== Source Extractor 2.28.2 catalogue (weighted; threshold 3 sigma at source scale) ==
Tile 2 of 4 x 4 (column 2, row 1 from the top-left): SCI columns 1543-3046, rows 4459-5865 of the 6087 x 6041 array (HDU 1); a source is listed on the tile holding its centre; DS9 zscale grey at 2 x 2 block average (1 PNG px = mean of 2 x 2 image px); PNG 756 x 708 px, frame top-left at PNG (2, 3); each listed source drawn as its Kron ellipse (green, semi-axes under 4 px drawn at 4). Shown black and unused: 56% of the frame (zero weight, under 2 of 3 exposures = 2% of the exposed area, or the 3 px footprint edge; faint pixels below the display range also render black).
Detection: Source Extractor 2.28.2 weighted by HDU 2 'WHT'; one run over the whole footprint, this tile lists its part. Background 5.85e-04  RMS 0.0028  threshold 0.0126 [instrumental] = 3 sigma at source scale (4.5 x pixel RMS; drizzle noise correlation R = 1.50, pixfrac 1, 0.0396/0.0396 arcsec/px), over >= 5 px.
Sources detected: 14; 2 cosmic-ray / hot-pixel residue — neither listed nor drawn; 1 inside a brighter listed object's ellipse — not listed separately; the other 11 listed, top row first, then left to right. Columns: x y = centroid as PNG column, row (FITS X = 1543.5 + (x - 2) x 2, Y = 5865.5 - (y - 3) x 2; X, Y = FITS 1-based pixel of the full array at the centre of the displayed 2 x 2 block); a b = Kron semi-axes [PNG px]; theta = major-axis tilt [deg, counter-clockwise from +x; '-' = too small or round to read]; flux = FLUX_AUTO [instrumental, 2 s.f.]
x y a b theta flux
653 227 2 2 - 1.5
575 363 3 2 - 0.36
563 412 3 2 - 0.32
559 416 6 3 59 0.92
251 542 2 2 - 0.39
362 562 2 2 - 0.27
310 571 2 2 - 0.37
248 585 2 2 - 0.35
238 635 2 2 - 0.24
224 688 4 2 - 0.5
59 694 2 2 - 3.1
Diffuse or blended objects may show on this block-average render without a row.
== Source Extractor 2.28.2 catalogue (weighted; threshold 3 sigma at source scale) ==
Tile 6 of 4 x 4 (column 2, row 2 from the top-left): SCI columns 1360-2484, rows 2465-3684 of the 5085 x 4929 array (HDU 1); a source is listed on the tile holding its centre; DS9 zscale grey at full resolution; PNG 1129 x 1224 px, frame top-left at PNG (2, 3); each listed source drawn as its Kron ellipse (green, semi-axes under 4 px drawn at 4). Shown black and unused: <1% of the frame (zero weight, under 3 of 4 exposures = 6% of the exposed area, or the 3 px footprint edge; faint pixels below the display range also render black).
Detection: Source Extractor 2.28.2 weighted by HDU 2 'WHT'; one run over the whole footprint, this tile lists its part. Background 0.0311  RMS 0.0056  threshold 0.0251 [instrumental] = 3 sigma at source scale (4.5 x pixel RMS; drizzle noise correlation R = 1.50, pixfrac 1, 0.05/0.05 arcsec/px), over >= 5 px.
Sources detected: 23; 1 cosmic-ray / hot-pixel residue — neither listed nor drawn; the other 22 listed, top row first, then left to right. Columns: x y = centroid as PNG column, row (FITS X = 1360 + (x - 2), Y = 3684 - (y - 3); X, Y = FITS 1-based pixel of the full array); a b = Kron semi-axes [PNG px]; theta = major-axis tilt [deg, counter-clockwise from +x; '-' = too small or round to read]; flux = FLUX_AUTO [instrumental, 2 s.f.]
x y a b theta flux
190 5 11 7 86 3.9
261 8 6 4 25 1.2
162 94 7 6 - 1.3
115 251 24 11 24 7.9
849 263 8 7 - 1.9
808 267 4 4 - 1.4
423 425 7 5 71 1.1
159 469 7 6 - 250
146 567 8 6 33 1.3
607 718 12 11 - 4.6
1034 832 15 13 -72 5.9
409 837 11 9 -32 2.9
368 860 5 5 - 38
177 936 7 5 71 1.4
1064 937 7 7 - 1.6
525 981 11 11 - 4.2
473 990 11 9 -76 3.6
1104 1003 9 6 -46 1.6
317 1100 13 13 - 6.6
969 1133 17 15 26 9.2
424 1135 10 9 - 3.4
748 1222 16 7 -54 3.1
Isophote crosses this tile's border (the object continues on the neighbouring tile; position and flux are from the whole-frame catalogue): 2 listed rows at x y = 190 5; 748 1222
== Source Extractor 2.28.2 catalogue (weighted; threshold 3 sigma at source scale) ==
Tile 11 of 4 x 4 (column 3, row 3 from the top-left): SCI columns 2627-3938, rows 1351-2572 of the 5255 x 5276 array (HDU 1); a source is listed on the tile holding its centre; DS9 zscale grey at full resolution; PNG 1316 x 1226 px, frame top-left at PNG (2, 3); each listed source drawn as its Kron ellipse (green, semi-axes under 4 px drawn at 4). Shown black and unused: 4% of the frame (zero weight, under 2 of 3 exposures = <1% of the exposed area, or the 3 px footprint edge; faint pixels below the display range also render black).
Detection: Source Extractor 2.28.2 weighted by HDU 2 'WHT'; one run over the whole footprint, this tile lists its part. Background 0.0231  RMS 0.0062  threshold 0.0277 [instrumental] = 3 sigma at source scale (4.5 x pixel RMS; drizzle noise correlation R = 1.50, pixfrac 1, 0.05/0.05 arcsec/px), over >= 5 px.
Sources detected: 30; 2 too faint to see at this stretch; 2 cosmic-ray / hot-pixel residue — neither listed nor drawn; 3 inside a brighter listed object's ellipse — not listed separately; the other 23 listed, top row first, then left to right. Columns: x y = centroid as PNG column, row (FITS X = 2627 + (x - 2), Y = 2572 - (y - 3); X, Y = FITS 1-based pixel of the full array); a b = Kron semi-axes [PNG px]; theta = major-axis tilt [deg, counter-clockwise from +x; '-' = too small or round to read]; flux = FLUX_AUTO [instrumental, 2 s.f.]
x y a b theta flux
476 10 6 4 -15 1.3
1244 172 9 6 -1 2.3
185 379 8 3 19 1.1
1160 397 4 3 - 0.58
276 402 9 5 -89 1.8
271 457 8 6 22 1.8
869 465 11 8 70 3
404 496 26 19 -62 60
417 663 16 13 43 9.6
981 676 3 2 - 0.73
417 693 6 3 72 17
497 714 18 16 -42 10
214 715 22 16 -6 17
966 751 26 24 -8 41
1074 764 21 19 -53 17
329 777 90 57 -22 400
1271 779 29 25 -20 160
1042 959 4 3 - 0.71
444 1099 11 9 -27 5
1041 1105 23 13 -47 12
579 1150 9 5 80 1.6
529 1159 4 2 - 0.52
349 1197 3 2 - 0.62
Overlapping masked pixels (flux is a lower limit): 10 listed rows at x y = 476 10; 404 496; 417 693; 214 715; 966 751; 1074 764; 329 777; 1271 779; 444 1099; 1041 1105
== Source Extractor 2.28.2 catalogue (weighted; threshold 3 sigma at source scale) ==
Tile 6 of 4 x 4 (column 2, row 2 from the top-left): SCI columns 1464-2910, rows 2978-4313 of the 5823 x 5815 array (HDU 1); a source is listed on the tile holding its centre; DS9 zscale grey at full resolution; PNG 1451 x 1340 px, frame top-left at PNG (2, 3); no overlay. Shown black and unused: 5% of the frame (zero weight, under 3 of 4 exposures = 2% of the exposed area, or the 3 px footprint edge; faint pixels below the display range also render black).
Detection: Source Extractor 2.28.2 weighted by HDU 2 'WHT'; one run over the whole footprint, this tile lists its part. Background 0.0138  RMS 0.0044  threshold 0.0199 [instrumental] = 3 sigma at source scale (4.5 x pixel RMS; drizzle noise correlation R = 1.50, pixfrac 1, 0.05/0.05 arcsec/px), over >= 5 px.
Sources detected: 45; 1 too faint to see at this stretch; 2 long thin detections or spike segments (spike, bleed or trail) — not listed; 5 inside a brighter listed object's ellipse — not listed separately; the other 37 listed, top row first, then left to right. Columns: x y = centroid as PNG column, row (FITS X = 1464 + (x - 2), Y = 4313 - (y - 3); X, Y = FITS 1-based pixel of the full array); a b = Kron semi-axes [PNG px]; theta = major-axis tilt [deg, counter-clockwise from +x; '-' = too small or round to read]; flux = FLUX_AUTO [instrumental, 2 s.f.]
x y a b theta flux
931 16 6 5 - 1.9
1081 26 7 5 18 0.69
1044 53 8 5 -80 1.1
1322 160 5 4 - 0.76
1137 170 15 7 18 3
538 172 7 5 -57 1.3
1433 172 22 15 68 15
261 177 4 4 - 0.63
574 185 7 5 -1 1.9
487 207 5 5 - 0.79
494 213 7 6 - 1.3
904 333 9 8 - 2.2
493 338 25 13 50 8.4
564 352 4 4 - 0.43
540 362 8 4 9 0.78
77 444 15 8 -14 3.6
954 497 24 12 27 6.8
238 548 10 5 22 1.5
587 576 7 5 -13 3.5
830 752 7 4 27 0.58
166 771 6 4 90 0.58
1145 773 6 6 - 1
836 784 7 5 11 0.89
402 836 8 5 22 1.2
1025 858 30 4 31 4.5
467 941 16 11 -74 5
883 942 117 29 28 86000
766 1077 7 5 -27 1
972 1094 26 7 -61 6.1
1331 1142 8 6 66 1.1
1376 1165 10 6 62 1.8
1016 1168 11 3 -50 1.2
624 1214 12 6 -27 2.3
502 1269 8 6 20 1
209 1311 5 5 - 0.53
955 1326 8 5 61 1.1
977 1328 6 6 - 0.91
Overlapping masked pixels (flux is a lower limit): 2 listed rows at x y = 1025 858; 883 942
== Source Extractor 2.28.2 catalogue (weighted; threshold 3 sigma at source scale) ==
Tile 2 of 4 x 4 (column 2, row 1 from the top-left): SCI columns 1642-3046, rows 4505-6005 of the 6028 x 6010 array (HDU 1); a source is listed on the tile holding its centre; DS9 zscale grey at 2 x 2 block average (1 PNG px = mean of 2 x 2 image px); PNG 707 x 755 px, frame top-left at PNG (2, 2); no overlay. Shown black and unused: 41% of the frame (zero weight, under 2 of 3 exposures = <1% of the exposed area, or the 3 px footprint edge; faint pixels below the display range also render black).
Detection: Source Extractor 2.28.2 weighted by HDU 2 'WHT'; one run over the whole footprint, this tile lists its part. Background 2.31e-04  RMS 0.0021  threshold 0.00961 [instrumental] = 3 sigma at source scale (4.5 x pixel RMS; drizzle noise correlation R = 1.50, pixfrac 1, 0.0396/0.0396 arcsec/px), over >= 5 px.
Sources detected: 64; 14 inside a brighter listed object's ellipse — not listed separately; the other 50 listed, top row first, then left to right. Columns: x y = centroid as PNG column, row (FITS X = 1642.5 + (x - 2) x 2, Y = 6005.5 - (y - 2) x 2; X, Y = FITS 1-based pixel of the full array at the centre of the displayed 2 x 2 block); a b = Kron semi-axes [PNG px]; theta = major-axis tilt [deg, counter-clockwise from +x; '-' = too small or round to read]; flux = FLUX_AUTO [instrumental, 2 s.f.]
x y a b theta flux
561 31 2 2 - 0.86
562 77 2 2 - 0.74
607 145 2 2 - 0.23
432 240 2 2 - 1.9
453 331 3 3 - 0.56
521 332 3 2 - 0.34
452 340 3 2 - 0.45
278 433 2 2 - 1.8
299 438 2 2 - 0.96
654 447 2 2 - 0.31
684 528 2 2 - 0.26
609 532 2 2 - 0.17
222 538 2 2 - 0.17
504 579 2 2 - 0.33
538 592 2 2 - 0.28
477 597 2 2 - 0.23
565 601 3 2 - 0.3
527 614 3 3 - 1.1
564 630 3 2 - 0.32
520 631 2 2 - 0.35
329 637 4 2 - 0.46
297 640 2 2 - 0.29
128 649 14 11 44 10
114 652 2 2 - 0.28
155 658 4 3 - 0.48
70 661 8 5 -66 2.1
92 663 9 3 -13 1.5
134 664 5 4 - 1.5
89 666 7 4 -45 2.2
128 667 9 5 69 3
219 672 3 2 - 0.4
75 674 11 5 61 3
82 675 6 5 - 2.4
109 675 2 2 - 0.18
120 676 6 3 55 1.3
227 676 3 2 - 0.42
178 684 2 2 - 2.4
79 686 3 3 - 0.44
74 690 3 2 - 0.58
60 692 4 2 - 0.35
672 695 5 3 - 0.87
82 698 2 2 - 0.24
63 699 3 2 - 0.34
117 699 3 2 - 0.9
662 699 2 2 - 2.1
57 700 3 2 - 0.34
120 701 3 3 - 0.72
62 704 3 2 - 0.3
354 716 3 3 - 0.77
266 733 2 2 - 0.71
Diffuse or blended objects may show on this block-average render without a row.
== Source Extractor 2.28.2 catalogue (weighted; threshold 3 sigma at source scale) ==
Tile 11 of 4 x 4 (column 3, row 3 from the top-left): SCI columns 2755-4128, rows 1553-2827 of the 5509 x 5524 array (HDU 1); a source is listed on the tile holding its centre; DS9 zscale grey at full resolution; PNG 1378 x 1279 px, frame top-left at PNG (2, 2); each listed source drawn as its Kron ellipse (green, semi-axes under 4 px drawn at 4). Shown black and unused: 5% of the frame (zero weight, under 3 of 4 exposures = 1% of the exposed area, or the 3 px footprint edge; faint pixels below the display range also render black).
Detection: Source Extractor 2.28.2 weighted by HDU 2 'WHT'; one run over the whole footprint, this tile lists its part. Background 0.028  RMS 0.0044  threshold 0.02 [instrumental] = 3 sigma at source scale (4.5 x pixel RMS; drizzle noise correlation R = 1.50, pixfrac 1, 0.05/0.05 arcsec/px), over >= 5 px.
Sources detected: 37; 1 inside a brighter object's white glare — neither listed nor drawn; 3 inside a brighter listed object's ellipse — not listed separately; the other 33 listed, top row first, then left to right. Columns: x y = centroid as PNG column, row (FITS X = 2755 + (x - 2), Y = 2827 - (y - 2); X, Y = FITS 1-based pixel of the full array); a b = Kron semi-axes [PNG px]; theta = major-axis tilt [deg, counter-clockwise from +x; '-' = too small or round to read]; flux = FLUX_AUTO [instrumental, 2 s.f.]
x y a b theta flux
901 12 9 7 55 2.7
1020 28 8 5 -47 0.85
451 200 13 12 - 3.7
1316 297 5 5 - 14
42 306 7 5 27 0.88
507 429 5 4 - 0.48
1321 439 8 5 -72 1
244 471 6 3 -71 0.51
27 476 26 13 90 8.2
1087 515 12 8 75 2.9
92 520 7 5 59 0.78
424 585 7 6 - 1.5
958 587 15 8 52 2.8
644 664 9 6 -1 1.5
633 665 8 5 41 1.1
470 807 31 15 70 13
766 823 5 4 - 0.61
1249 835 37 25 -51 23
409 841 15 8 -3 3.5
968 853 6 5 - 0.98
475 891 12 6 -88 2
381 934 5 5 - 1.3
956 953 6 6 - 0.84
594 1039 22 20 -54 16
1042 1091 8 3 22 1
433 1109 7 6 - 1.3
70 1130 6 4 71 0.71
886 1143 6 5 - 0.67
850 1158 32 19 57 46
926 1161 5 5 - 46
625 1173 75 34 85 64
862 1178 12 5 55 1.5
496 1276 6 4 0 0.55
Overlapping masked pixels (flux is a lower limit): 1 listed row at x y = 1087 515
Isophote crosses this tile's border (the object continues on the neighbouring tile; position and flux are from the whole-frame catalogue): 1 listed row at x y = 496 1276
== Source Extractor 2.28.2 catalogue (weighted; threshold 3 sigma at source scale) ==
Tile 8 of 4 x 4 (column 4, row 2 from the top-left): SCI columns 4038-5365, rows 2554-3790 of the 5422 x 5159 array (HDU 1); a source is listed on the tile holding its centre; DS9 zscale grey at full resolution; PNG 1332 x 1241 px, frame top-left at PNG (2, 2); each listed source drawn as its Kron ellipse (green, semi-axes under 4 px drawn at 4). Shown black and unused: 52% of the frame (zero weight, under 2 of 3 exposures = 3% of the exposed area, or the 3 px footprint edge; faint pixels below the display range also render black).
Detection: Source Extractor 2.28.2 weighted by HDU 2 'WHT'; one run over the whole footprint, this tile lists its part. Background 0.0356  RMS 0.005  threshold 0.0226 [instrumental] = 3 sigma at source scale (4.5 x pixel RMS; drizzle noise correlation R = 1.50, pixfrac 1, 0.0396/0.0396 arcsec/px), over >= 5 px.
___
DESCRIPTION OF THE TASK: Rewrite the material from its start to the line with "part. Background 5.85e-04", both included, replacing "catalogue" with "catalog" and leaving everything else unchanged.

ANSWER TO THIS EXERCISE:
== Source Extractor 2.28.2 catalog (weighted; threshold 3 sigma at source scale) ==
Tile 2 of 4 x 4 (column 2, row 1 from the top-left): SCI columns 1543-3046, rows 4459-5865 of the 6087 x 6041 array (HDU 1); a source is listed on the tile holding its centre; DS9 zscale grey at 2 x 2 block average (1 PNG px = mean of 2 x 2 image px); PNG 756 x 708 px, frame top-left at PNG (2, 3); each listed source drawn as its Kron ellipse (green, semi-axes under 4 px drawn at 4). Shown black and unused: 56% of the frame (zero weight, under 2 of 3 exposures = 2% of the exposed area, or the 3 px footprint edge; faint pixels below the display range also render black).
Detection: Source Extractor 2.28.2 weighted by HDU 2 'WHT'; one run over the whole footprint, this tile lists its part. Background 5.85e-04  RMS 0.0028  threshold 0.0126 [instrumental] = 3 sigma at source scale (4.5 x pixel RMS; drizzle noise correlation R = 1.50, pixfrac 1, 0.0396/0.0396 arcsec/px), over >= 5 px.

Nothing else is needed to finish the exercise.